From left to right: Russian Bananas, Yukon Golds, Red Norlands, and Yellow Finns.
Not a bad harvest, considering how early it was in the season, and certainly enough to last me and Matt for the next couple of months. Only the yellow finns were misshapen, so hopefully I caught everything before the blight got too far, or else it was a strain of the blight that only affected the leaves. Has anyone else dealt with potato blight and can you tell me more about it?
We also had to catch up with the rest of the garden, so there were bunching onions, kale, peas, nasturtiums, and of course the potatoes to make a dinner of steamed potatoes and a salad with a marjoram/lemon thyme/lemon oregano vinaigrette. Oh, and of course I can't forget the first four ripe sungold cherry tomatoes, each about the size of a marble!
3 comments:
Hi-- Stumbled across your Web site when checking, as I regularly do these days, to see where the dread Late Blight has shown up this year.
My condolences. It does indeed look from your pictures like that's what you have/had.
Couple of things. One is that Late Blight is Late Blight, and it does go right down from the leaves into the potatoes themselves. There is not a variant that affects only leaves.
However, if you catch it and dig up the spuds early, as it looks like you may have done, they'll be perfectly fine to eat *even though* they already contain the Late Blight.
It's one of those nasty little agricultural secrets of our food supply that lots of potatoes from LB-infected plants make their way to our supermarkets and even our organic farmers' markets because of this.
This is the primary reason why one should never, ever use market potatoes, or even one's own, as seed potatoes but only buy "Certified Disease-free" seed potatoes from responsible growers.
How long yours would last in storage before deteriorating is another question, but it looks like the amount you've got there will get eaten up pretty quickly (at least, that much would go fast in my household!), so that's not going to be a problem.
But very, very important is that fact that Late Blight is in the potatoes themselves.

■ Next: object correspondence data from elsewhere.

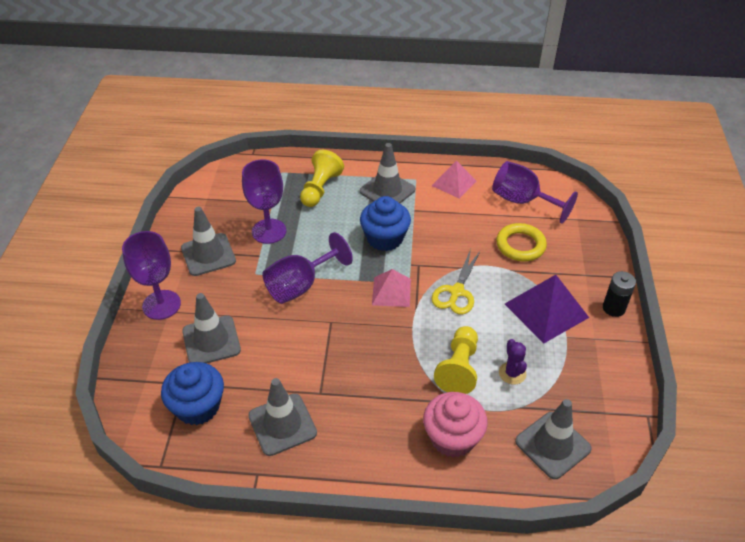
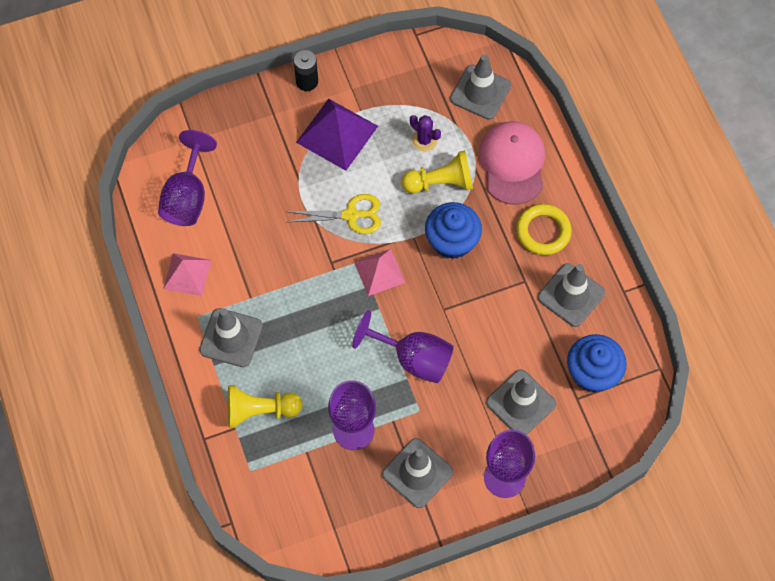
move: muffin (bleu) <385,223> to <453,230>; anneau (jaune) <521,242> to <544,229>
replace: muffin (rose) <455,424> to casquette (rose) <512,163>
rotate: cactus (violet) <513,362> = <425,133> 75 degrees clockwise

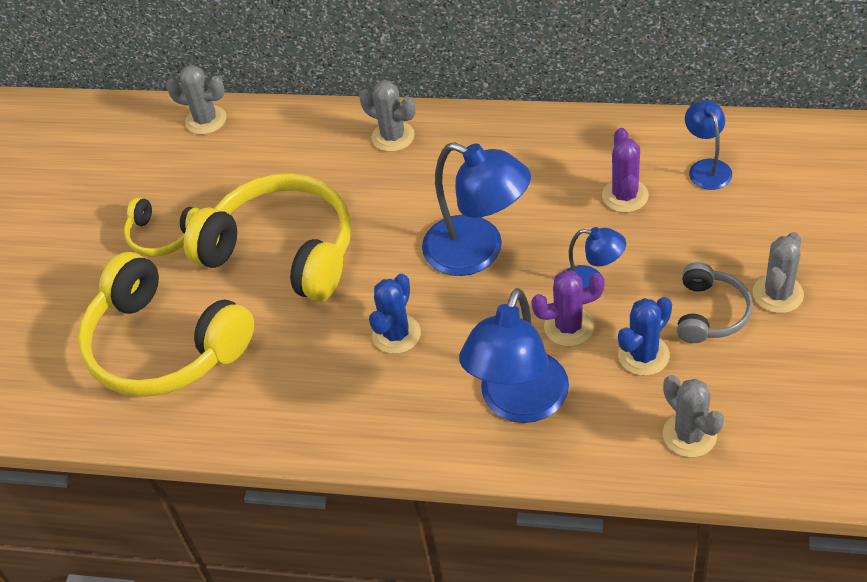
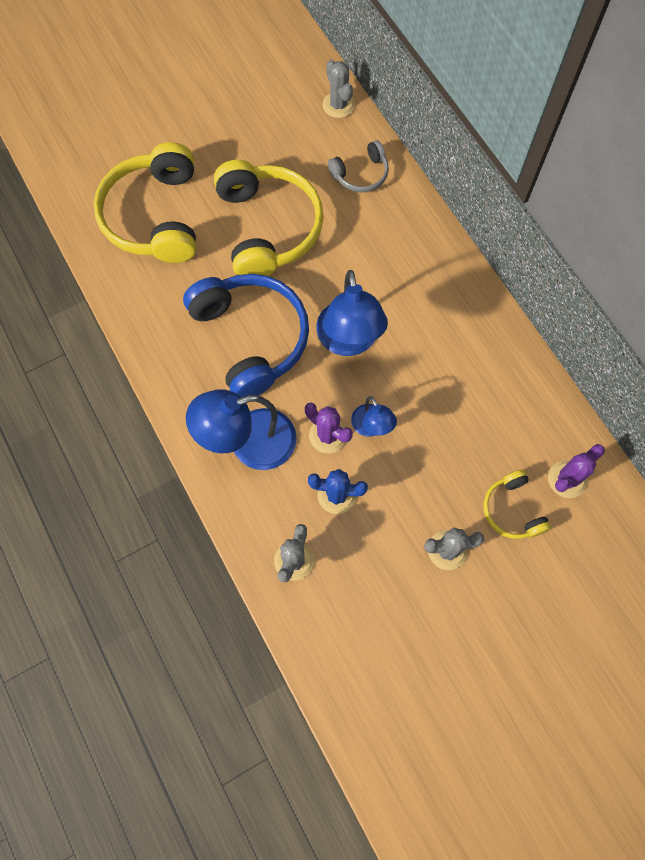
delete: cactus (gris) <387,116>; lampe (bleu) <708,145>
move: casque audio (jaune) <162,227> to <517,504>; cactus (violet) <625,170> to <576,471>; casque audio (gris) <715,302> to <358,166>
replace: cactus (bleu) <395,314> to casque audio (bleu) <246,336>

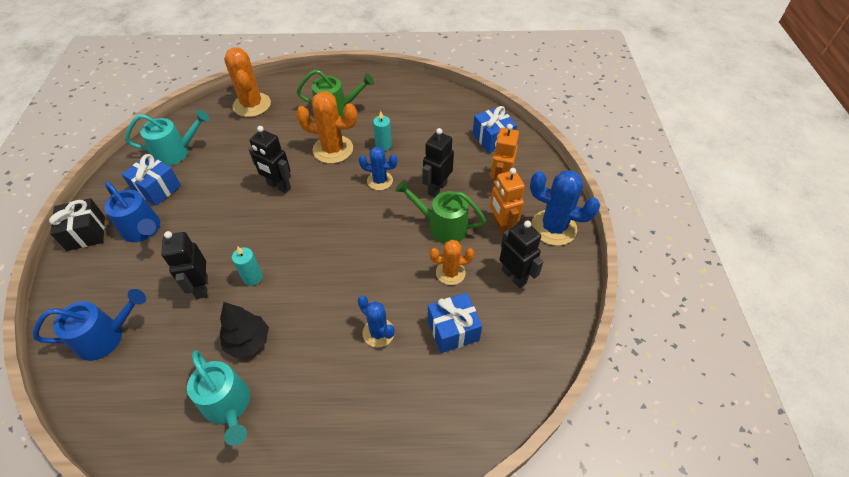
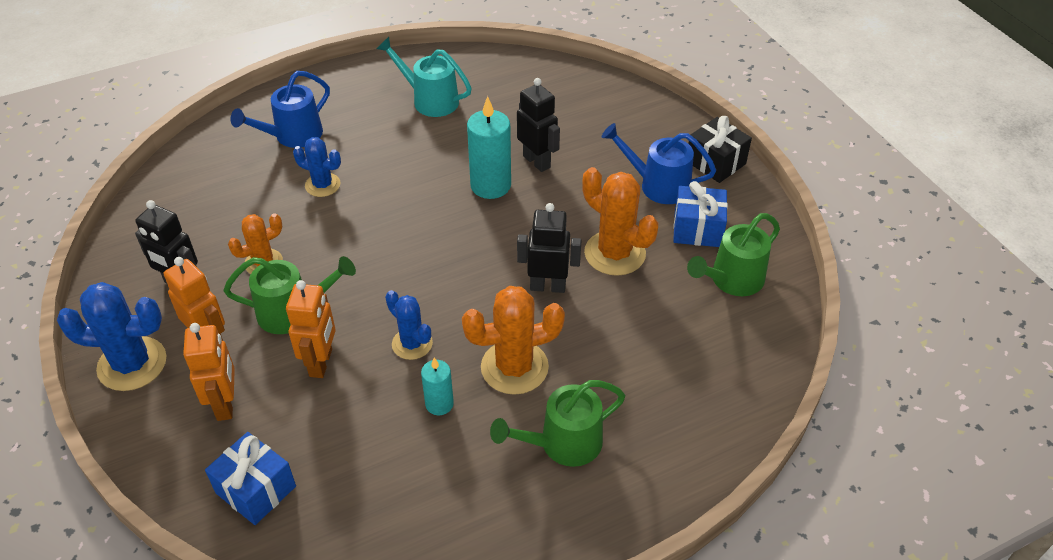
delete: arbre (noir) <244,330>; cadeau (bleu) <455,323>
move: arrosoir (bleu) <89,325> to <280,109>; cactus (orange) <247,82> to <620,221>
recolor: arrosoir (turquoise) <167,138> to arrosoir (vert) <733,254>; robot (noir) <438,162> to robot (orange) <311,329>
rotate: cactus (bleu) <378,168> = <409,325> 60 degrees clockwise
resize: bougie (turquoise) <247,266> = <489,147> x1.75

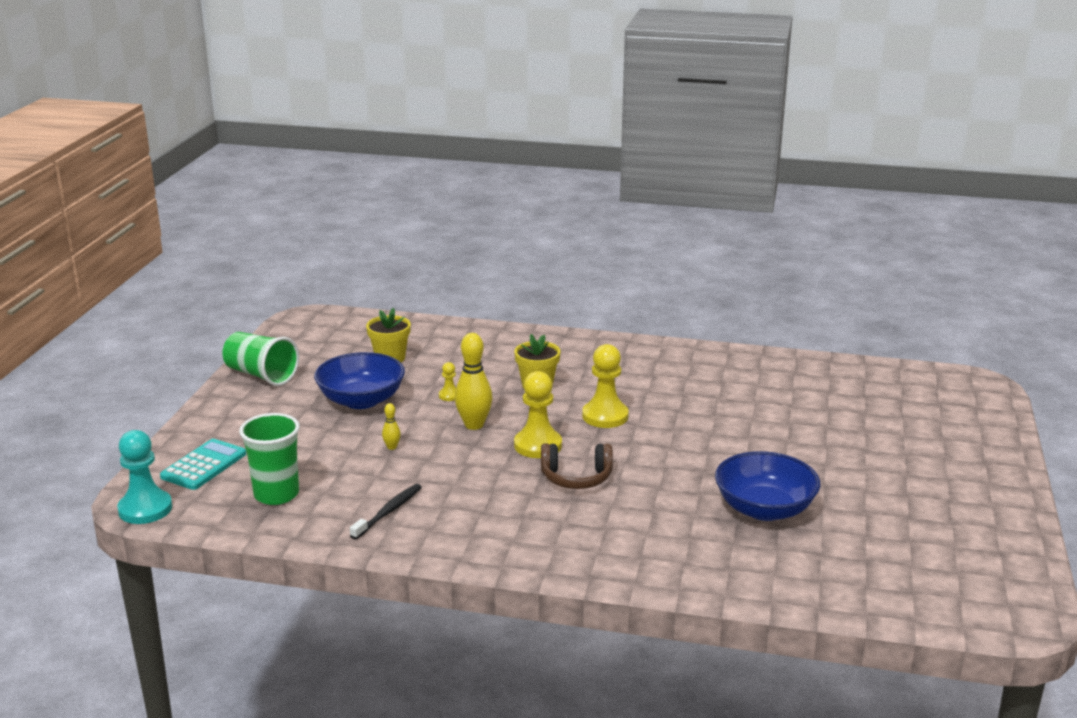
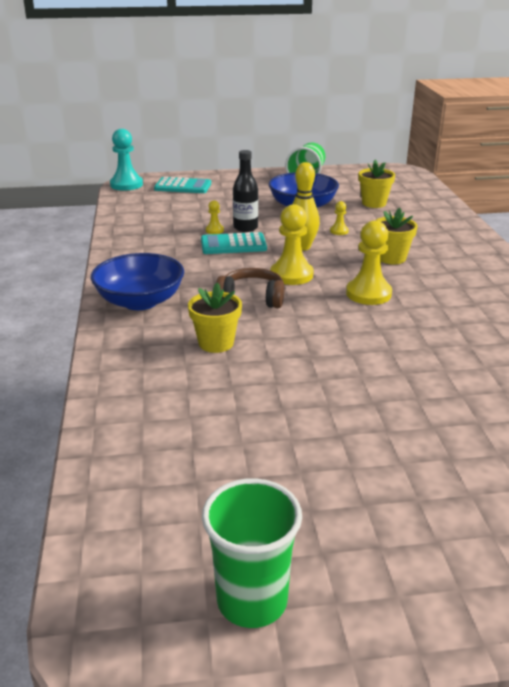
delete: brosse à dents (noir) <386,512>
insert: pot de fleurs (jaune) <215,318>; calculatrice (turquoise) <234,243>; pion (jaune) <215,217>
move: gobelet (vert) <269,459> to <252,553>; bol (bleu) <767,486> to <137,281>
replace: quille (jaune) <391,426> to bouteille (noir) <245,191>
rotate: casque audio (marron) <577,466> = <250,288> 120 degrees clockwise

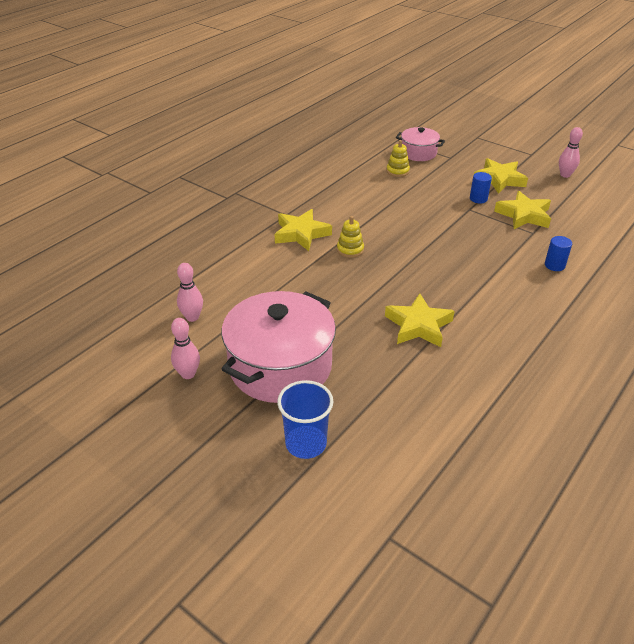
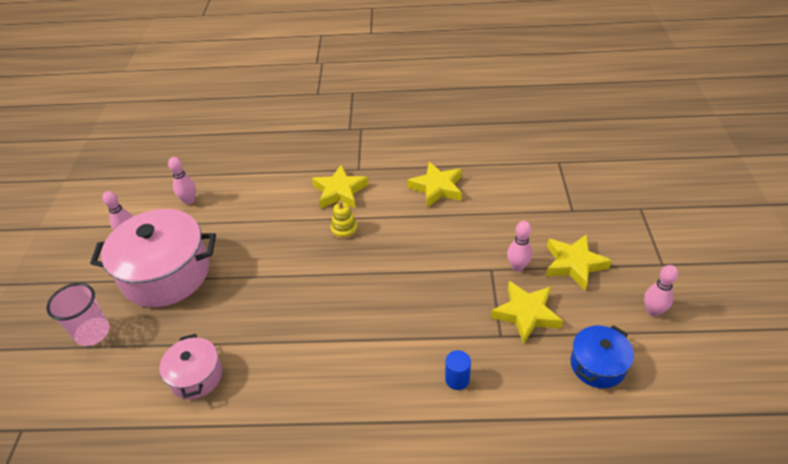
delete: jouet à empiler (jaune) <398,158>
insert: marmite (bleu) <602,356>
move: étoile (jaune) <420,320> to <434,185>; marmite (rose) <420,144> to <190,366>
replace: cylindre (bleu) <481,188> to quille (rose) <519,246>
recolor: gobelet (bleu) <305,419> to gobelet (rose) <78,314>

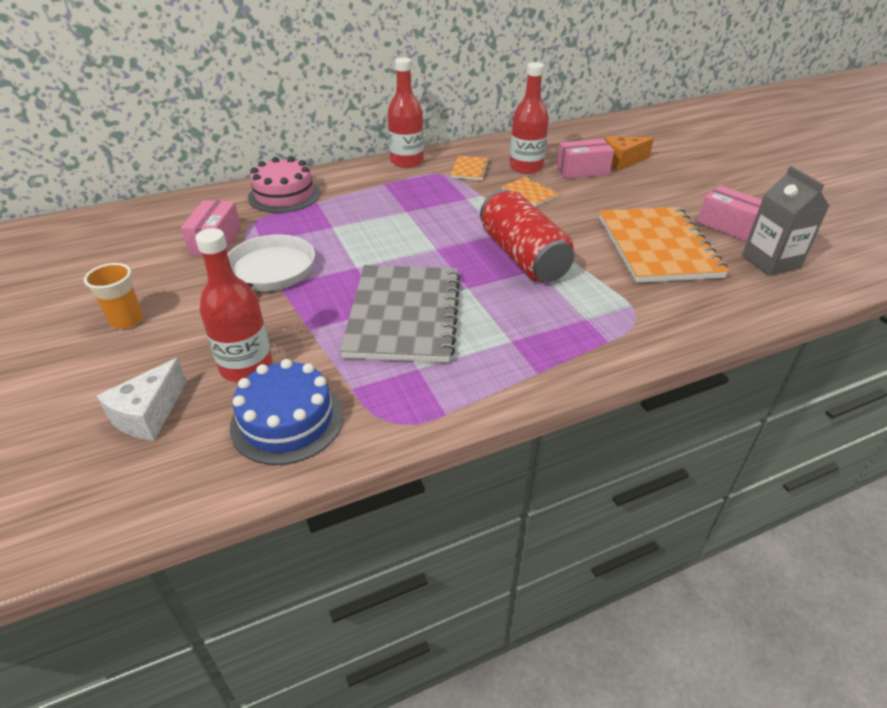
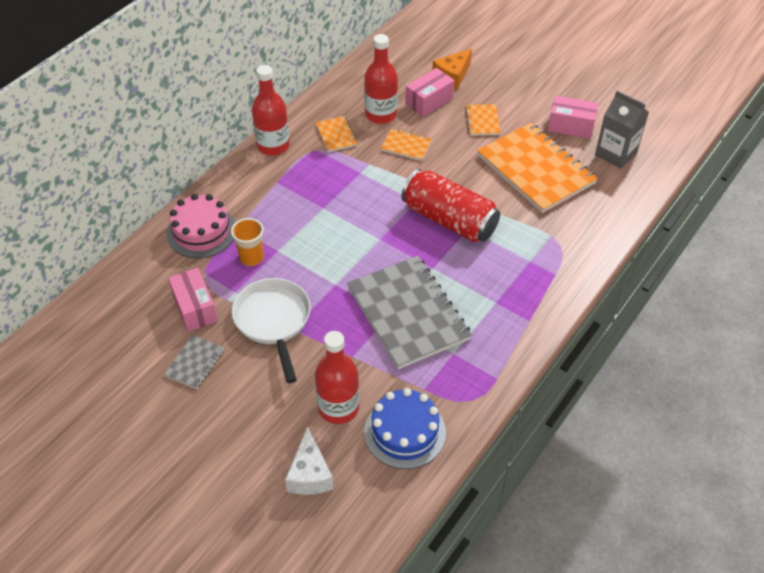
insert: carnet (gris) <194,362>; carnet (orange) <483,120>
move: gobelet (orange) <113,296> to <247,242>

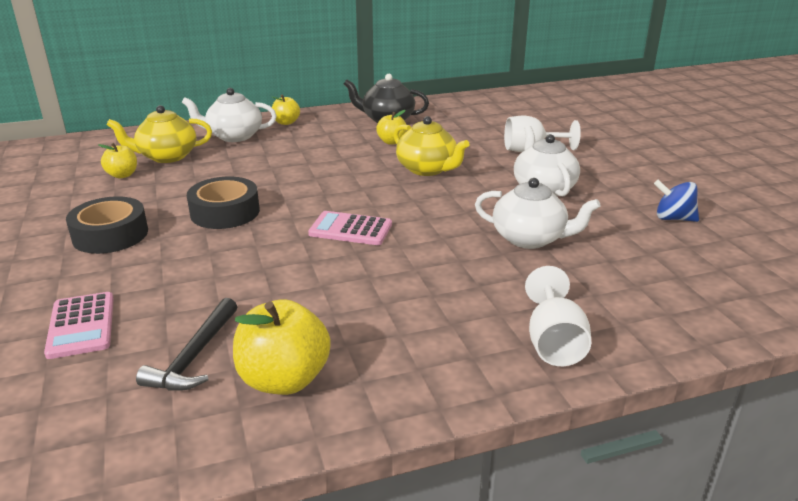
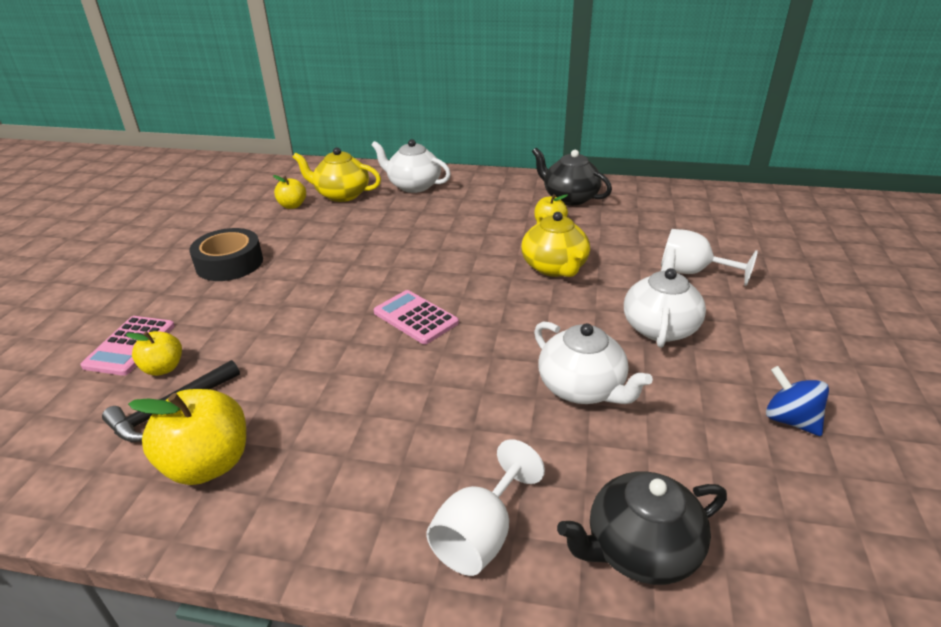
delete: ruban adhésif (noir) <223,203>
insert: théière (noir) <642,528>
move: pomme (jaune) <286,109> to <154,353>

LB requires living tissue to survive, and potatoes in storage or overwintering deep in the soil and therefore not frozen, or tossed on the compost pile, are actually the source of continued LB epidemics. It's believed that failure to destroy infected crops of potatoes from last year is the reason we've got it again this year.
So take heed of that and DO NOT put any leftover raw potatoes in your compost pile but throw them away with your regular trash to be sure they get incinerated.
Also, be sure you got all the tubers out of the ground, and be vigilant next year about pulling up any "volunteers" that pop up in that area from the ones you missed.
Lastly and along the same lines, the infected plants themselves have to be carefully bagged and disposed of in the trash, not in the compost or tossed into a refuse pile.
Watch your tomato plants carefully for signs of blight! The spores can travel as much as 30 miles in a day on the wind, so it's a trivial matter for them to blow across your garden to your tomato plants.
Oh wow what a very productive garden you have! Looks great.
Enjoy the harvest
:)
Kim
Anonymous- thanks for the info! I am definitely being careful re: not putting the potato leaves and leftovers in the compost, but getting them out of the way so hopefully it doesn't spread. My neighbor's potatoes still look as healthy and robust as can be, so hopefully I caught everything early enough!